For example good farming practices to avoid GHG emissions are at the end farming practices that let farmers save energy, save money, manage much better the resources on which they depend on and gain competitiveness. It is just common sense. The same can be said for water pollution, water footprint, biodiversity impacts or whatever environmental issue that is commonly seen as a constraint to development (obviously understanding development as 'making a lot of profit without taking into account the real cost of human actions beyond economic figures'). Think about chemical and pesticides used some years ago and now forbidden in the agri food industry. Do you think they have been forbidden for environmental issues? Not sure at all... It is rather a fact of food security and quality standards that the business has understood. environmental impacts reduced with this are a welcome side effect.
Therefore the late or non implementation of such simple things like no tillage, anaerobic digesters, techniques to reduce energy consumption, renewable energy use and thousands of things we do basing our whole economy on fossil energies will be see by future generations as a enormous stupidity... I agree, time will past and we will be judged for this.
(Just to finish... It is incredible how people believe in the scientific conspiracy theory rather than understanding a much simpler fact: we've been living quite a lot of decades under a petrol-based world, a limited resource own by a few people... Doesn't it look like a more suitable interest stakeholder????)

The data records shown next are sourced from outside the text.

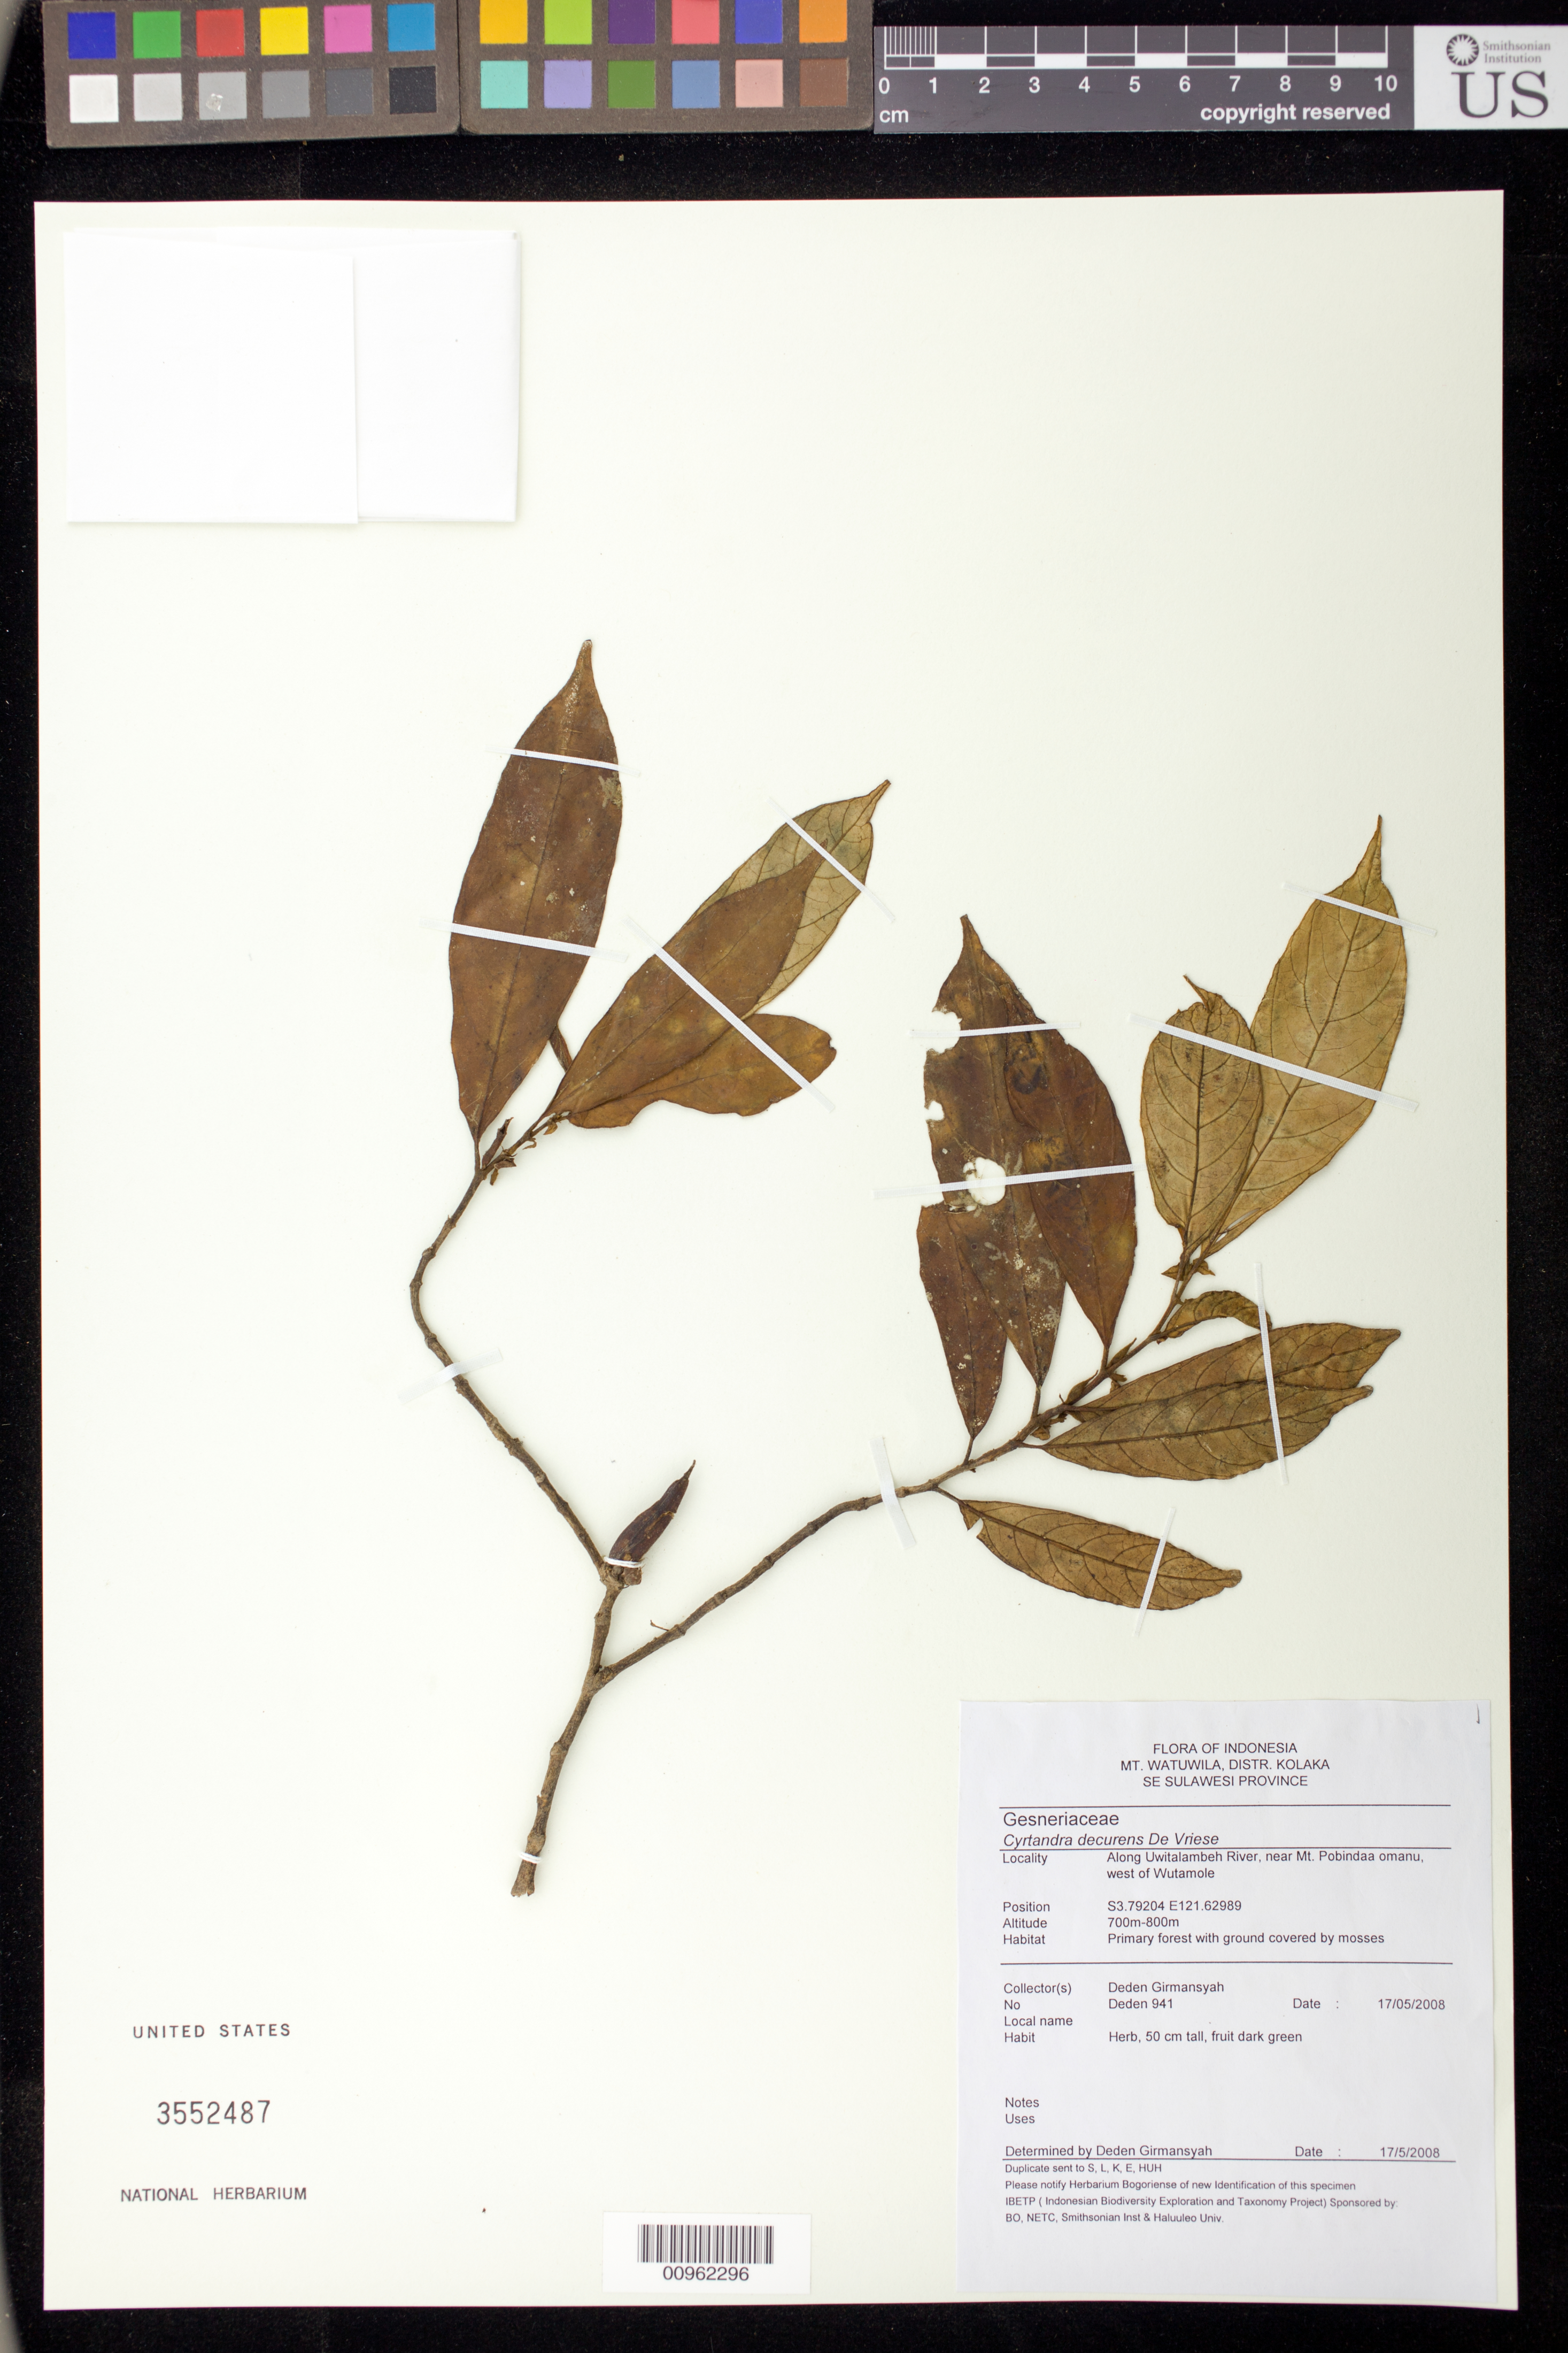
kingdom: Plantae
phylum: Tracheophyta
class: Magnoliopsida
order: Lamiales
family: Gesneriaceae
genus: Cyrtandra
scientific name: Cyrtandra widjajae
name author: Karton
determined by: Skog, Laurence E.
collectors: G. Deden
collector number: Deden 941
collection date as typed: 17 May 2008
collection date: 2008-05-17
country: Indonesia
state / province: Sulawesi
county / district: Sulawesi Tenggara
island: Sulawesi [Celebes]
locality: Mt. Watuwila, Distr. Kolaka, SE Sulawesi province. Along Uwitalambeh River, near Mt. Pobindaa omanu, west of Wutamole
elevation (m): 700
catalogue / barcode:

(Sorry mates, just my thoughts...)

Jordi


----------



## dw1305 (3 Nov 2014)

Hi all, 





NC10 said:


> I'm not naive enough to think humans have had no impact on the earth, but in the grand scheme of things, 200 years is nothing really is it. How do you explain the constant warming and cooling over millions of years?


 The earth is subject to varying amounts of solar radiation, because its orbit is affected by the position of the other planets.
These are known as <"*Milankovitch cycles">. *This is covered in more detail in Neil Shubin's popular science book <"*The Universe Within*">, and more rigorously in Lenton & Watsons, *<"Revolutions that Made the Earth*">.


Troi said:


> If the billions of dollars spent on perpetuating the myth were spent on social reforms in the developing world...better education, better health, and ensuring social justice for all, especially women, then the birth rate would fall and global population would stabilize at a sustainable level within a few decades.
> The impact of this would be less demand on our natural resources and therefore a reduction in the anthropological carbon footprint and a reduction in other greenhouse gas emissions and therefore a reduction in any apparent global warming...Oh...and incidentally an increase in the standard of living for the poorest of poor in developing nations...


 We will have to differ on whether "Global Climate Change" exists, but I agree with a lot of the comments you made.

cheers Darrel


----------



## Vinkenoog1977 (3 Nov 2014)

Somebody give Troi a cigar!


----------



## Mr. Teapot (3 Nov 2014)

Looks like CO2 and temperature is at an historic low


----------



## parotet (3 Nov 2014)

Mr. Teapot said:


> Looks like CO2 and temperature is at an historic low


Just a detail... In the last 600 million years things on earth have changed a little bit regarding whatever you want to look at. An average of whatever parameter is just useless

Jordi


----------



## dw1305 (3 Nov 2014)

Hi all,
It is just a detail really. The earth is very cold and dry at present in geological terms, partially because of the collision between the Indian sub-continent and Asia pushing up the Himalayas, and partially because the continent of Antarctica lies over the South Pole.   

Have a look here: <"Past Climates: Slower change">.

Wait a few hundred million years and the movement of the crustal plates will have improved the climate. 

cheers Darrel


----------



## JayZH (3 Nov 2014)

Tell you my trick. Get some CO2 tablets from ebay, and put a few of them inside your propagator and close the air holes, A saturated CO2 greenhouse. I do it whenever I put in new cuttings. dip the cutting in potassium nitrate salt, add CO2 tablet and leave the propagator auto at 22 C. sit back and watch it grow....


----------



## Mr. Teapot (3 Nov 2014)

parotet said:


> In the last 600 million years things on earth have changed a little bit


Yes. Global warming/cooling have been happening throughout earth's history. CO2 levels have been going up and down also. I don't think anyone here is denying Climate Change is something real and influenced by, amongst others, greenhouse gases.


----------